Immediately at death, the soul on leaving the body has to go somewhere. It has to be assigned to its proper place. Heaven, hell, or purgatory are the possible places. It is for God to decide where the soul deserves to go. While on earth we can use our free will to our heart's content. We can keep God's law, or break it. We can be better or worse as we choose. God gives us free rein. At death, however, the iron curtain falls. God's judgment is passed on what we, during life, chose freely to do and actually did do. God does the judging. We furnish Him with the material for His judgment. God, of course, knows all things. He knows at one glance our status or condition. He does not have to sift evidence and laboriously weigh the case, as would a human judge. As for ourselves, at the moment of death our whole life will flash before us in an instant and we will clearly see the good and the bad.
God will not pronounce sentence by word of mouth. No, but He will light up our minds to see the verdict of salvation or damnation according as our souls are guilty or not. Now while on earth we often enough wonder just how bad a particular action was, whether we were really guilty or not. We know, of course, that however uncertain we are ourselves, God will never condemn us for an act that we performed in good faith. In examining our consciences, very often we end up in confusion and quite rightly recommend ourselves to the mercy of God to forgive us as He sees us guilty. But in the moment of death God will give us the light to see clearly exactly how we stand before Him. When the floodlights of God's judgment are turned full blast on the soul, how clearly then will every last fault show up! We will know our condition. And God will pass the unchangeable decision.
The Suddenness of Judgment
The sentence will be executed without delay. Some poor suffering person might have lain on a bed of sickness and pain for many a month or many a year. Death was slow in coming. Gradually, gradually, the spectre of death crept up on its victim. Death may have been slow in coming. But its blow when it came was sudden. How quick the events rush on! In an instant death, judgment, and commitment to heaven, hell, or purgatory. It seemed that death would never come. But in an instant the soul is judged and swiftly wrapt up to heaven, or plunged into hell, or borne to the cleansing fires of purgatory.
After the moment of death it is too late to to plead for mercy. The time for moving God is over. You should have implored His mercy long ago. Now He must judge you according as you lived.
There is not much point in trying to determine where the particular judgment takes place.
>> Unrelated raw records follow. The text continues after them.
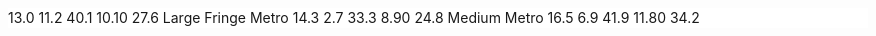 </td>
<td style="text-align:right;">
13.0
</td>
<td style="text-align:right;">
11.2
</td>
<td style="text-align:right;">
40.1
</td>
<td style="text-align:right;">
10.10
</td>
<td style="text-align:right;">
27.6
</td>
</tr>
<tr>
<td style="text-align:left;">
</td>
<td style="text-align:left;">
Large Fringe Metro
</td>
<td style="text-align:right;">
14.3
</td>
<td style="text-align:right;">
2.7
</td>
<td style="text-align:right;">
33.3
</td>
<td style="text-align:right;">
8.90
</td>
<td style="text-align:right;">
24.8
</td>
</tr>
<tr>
<td style="text-align:left;">
</td>
<td style="text-align:left;">
Medium Metro
</td>
<td style="text-align:right;">
16.5
</td>
<td style="text-align:right;">
6.9
</td>
<td style="text-align:right;">
41.9
</td>
<td style="text-align:right;">
11.80
</td>
<td style="text-align:right;">
34.2
</td>
</tr>
<tr>
<td style="text-align:left;">
</td>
If it takes place immediately after death, it would seem to take place right at the body, as the soul leaves the body. This view gives striking meaning to a death-bed scene.
To witness a death is to be present at a judgment, for Almighty God judges immediately the departing soul. What deep emotion should flood our souls as we stand in the presence of death and judgment, and meditate on a soul soaring heavenward, or plunging downward
To see someone die is occasion for a meditation without equal. We can always be grateful that we of the living still have time in which to improve the condition of our souls. It is the judgment that makes death terrible or welcome. If death were mere inactivity, we could simply ignore it . But since death means immediate judgment and appointment to some kind of life, for good or for bad, then it must concern us. And it is indeed of particular concern to each one of us. For the particular judgment is for each one of us individually.